Data Lake
We will use an object storage as the data lake. This will enable us to have both structured and unstructured data. In addition to this, object storage is cheaper compared to the other storage solutions.
On local deployment, we will use Minio and delpoy it on docker. We will start with a single-node deployment then when we advance, we will also explore a multi-node deployment.
Deploying Minio
Step 1: Install Docker and Docker Compose
Install docker desktop following instructions on this link
To confirm docker is installed, run docker --version
To confirm docker-compose is installed, run docker-compose --version
Step 2: Create docker-compose.yml
file
For this project, we will use one docker-compose.yml file for all services.
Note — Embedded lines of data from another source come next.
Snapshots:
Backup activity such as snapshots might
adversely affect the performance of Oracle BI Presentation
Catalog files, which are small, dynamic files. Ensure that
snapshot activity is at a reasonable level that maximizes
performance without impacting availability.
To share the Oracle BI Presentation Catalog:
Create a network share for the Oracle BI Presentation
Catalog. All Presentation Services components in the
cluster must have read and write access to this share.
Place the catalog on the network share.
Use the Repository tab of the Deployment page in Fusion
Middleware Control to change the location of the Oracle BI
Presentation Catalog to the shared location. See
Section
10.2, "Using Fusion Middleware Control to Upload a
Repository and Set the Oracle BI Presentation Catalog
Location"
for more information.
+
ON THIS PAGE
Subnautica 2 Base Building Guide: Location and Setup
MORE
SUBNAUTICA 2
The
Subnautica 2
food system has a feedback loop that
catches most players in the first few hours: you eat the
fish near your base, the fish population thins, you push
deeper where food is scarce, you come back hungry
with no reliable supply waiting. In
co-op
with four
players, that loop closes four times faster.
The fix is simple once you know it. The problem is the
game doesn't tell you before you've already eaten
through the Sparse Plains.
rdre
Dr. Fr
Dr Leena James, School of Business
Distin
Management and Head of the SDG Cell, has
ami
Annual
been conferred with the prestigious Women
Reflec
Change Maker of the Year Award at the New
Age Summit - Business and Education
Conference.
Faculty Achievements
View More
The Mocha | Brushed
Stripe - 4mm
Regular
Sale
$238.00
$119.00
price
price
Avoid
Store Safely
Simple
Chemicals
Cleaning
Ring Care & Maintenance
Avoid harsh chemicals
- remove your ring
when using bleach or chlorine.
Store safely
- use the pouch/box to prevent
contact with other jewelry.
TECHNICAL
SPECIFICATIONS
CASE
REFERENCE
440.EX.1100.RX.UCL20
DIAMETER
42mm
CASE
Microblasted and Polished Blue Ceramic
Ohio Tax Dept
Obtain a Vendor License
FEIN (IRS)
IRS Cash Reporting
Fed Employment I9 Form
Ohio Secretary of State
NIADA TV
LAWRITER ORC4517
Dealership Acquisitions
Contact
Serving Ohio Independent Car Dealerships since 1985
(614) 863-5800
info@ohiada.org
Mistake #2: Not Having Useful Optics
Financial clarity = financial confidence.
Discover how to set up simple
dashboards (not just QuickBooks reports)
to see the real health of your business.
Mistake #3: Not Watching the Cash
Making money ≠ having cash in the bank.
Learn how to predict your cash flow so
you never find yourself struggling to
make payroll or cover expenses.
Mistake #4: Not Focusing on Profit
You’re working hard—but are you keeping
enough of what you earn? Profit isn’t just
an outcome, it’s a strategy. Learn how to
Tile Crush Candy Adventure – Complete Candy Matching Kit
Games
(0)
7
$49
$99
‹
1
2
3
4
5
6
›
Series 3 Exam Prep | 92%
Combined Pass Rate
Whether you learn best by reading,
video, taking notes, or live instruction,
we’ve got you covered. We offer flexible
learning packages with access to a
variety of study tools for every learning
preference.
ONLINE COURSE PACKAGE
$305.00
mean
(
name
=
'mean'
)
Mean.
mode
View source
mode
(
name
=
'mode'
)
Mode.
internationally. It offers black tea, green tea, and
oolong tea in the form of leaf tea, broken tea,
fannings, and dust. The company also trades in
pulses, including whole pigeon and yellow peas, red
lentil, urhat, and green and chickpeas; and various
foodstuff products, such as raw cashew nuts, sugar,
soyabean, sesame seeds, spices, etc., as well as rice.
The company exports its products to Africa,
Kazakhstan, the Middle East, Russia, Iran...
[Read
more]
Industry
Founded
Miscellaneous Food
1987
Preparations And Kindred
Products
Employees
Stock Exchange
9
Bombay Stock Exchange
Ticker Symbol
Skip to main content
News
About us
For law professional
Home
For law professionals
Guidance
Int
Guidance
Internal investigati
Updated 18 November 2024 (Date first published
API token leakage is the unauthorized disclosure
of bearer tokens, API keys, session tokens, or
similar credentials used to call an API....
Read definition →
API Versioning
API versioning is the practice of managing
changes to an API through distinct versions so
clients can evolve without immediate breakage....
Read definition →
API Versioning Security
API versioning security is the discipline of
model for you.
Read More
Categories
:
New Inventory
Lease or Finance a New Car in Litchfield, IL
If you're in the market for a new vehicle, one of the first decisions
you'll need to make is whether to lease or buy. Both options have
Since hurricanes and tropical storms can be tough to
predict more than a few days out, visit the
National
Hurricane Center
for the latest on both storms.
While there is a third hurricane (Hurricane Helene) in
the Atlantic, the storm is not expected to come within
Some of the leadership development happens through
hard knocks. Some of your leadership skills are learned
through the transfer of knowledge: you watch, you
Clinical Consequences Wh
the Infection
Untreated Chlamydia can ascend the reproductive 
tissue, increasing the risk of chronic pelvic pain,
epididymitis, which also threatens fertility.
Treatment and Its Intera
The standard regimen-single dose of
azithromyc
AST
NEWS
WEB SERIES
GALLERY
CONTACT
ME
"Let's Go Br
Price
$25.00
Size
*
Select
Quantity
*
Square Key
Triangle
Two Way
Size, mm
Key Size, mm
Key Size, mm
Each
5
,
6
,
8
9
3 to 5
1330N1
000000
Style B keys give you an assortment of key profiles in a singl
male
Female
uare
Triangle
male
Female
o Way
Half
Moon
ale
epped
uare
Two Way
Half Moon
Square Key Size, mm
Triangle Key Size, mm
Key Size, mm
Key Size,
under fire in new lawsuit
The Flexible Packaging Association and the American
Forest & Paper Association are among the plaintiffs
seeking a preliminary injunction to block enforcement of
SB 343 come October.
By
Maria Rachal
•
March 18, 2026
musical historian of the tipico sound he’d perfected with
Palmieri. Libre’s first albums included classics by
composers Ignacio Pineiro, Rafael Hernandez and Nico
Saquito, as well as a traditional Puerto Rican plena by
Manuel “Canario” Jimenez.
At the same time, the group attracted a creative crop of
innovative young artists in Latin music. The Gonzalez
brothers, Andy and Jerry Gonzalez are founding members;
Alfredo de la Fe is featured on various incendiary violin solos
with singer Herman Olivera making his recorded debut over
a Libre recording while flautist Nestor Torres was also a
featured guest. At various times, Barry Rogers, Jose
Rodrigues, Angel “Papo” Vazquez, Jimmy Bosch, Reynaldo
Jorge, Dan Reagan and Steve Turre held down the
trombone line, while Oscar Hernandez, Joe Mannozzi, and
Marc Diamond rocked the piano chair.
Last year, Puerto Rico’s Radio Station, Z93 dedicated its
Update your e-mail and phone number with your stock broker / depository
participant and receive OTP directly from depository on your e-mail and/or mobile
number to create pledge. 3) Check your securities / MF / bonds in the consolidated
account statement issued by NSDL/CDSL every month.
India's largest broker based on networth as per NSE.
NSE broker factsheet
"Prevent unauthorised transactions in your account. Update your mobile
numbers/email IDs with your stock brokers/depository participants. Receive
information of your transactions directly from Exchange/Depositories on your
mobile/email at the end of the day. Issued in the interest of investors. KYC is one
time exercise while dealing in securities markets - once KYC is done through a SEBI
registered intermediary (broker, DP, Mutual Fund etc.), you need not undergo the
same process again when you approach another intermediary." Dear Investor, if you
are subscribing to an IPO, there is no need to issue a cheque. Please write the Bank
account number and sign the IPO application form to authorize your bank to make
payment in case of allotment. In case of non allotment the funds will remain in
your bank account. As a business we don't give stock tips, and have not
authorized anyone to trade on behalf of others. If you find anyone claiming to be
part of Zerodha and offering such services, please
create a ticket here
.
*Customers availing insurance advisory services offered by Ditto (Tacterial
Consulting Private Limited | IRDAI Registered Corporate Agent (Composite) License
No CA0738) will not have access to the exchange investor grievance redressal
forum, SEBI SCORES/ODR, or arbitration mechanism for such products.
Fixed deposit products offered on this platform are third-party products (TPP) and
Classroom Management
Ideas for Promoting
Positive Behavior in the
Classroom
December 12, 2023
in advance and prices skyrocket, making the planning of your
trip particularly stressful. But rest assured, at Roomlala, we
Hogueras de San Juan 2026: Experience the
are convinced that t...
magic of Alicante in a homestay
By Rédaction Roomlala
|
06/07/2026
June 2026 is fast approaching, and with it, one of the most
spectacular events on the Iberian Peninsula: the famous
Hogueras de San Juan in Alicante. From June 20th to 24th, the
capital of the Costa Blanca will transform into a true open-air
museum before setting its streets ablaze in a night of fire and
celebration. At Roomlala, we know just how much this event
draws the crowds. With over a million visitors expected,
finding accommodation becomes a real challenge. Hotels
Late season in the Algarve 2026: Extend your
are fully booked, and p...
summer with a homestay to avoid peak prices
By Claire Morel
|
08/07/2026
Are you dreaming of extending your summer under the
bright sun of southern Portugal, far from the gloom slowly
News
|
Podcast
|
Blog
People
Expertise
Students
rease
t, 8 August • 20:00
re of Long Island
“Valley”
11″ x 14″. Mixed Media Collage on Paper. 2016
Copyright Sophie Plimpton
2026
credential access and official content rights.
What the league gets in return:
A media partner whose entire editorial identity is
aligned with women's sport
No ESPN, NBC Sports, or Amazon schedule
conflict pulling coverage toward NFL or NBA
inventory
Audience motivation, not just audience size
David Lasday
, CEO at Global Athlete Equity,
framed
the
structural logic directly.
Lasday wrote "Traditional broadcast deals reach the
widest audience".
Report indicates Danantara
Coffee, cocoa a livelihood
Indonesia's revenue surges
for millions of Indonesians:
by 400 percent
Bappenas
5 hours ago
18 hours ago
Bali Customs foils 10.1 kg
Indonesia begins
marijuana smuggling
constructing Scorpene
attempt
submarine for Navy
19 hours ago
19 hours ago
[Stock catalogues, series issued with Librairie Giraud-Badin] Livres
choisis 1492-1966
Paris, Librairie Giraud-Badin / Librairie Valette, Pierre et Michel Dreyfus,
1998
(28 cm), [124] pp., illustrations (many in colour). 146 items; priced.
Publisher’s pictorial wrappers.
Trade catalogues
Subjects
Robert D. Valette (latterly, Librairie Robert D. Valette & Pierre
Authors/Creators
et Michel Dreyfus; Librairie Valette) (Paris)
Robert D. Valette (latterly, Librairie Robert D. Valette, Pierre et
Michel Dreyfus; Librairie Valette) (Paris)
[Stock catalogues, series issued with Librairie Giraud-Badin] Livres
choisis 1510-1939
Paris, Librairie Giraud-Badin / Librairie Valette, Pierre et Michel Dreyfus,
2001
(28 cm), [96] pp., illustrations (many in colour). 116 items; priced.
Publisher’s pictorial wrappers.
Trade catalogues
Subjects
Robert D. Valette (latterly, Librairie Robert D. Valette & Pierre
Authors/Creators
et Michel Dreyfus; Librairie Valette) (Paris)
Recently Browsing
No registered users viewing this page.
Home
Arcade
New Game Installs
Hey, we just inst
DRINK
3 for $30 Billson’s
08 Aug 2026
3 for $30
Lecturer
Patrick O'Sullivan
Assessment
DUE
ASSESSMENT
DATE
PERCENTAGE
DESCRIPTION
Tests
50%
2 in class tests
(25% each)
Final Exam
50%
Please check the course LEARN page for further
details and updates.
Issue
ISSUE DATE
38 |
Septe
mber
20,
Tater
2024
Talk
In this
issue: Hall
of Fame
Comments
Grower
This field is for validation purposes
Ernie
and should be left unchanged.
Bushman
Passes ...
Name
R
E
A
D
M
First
Step 3: Add Minio Service to docker-compose.yml
file
A sample of the service details is in the docker-compose.yml
file. The enviornment variables are stored in the .env file. You can find a template in .env.template
. Make sure to change the variable details.
Step 4: Run docker-compose
Run docker-compose up -d
Step 5: Access Minio Server
To access the webserver, use (127.0.0.1:9001). The username is the value used for MINIO_ROOT_USER
and Passowrd the value used for MINI_ROOT_PASSWORD
When you login, you should see this page:
Step 6: Create Bucket
The data that will be ingested will be stored in this bucket. The user to be created will be assigned policies that will be specific to this bucket.
Step 7: Create User
This user will be used by applications to insert data to minio. This is more secure that using the Root User. In the navigation bar identity -> User
Step 8: Create Policy
We will create a policy that the user will be assigned. We would like the user to be able to add, delete and retrieve objects in the bucket. This is a sample of a policy
{
"Version": "2012-10-17",
"Statement": [
{
"Effect": "Allow",
"Action": [
"s3:ListBucket",
"s3:PutObject",
"s3:CreateBucket",
"s3:DeleteObject",
"s3:GetBucketLocation",
"s3:GetObject",
"s3:ListAllMyBuckets"
],
"Resource": [
"arn:aws:s3:::lake*"
]
}
]
}
Step 9: Assign User the policy
Under the identity -> User, select the user that you have created. Under policies, there is a button named Assign Policies. Click on it and the policy that you created will be listed. Select it and save.
Step 10: Create Access Key for the User created
Still under User, you will see service account. Click on it and you will see access key and password generated. Copy them and save them somewhere safe since you will you it later.
Now Minio is ready to receive data.